Data to process section start

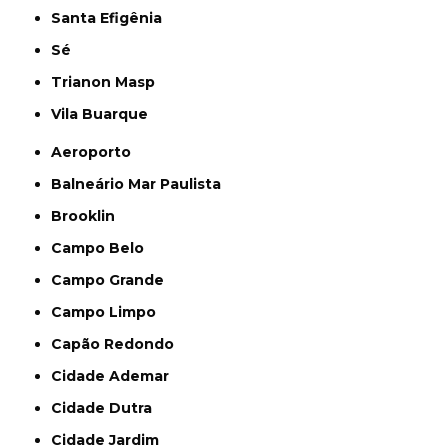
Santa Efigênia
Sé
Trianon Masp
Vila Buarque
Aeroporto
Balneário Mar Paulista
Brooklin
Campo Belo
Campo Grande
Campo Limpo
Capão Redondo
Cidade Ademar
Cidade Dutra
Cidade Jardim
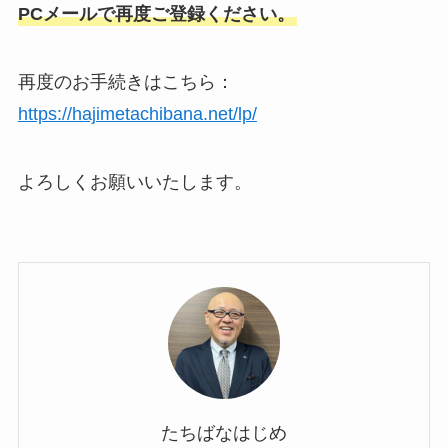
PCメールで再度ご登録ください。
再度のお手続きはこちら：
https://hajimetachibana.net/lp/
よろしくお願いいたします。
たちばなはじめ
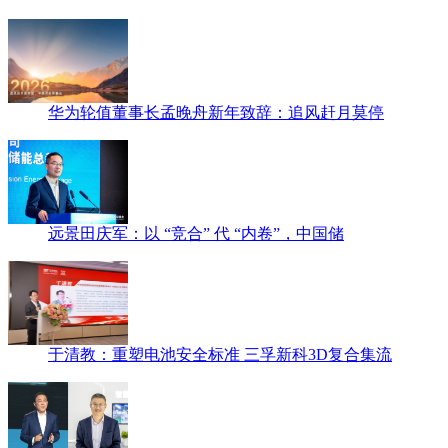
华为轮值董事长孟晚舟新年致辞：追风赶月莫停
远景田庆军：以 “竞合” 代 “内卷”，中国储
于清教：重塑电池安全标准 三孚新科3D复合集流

Data to process section end
Data to process section start

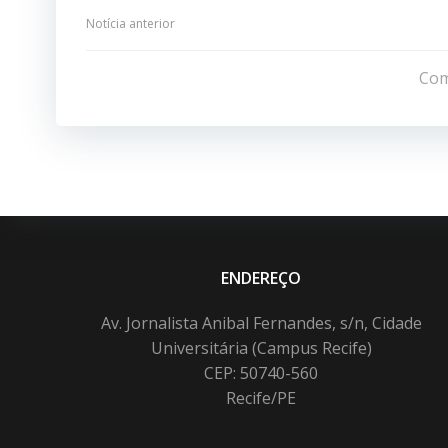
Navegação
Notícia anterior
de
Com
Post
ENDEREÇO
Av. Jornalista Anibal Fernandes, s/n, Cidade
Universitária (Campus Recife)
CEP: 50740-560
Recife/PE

Data to process section end

What you have to do: Count the lines in the records above that contain the string "Campo". Reply with the number alone.

Answer section: 3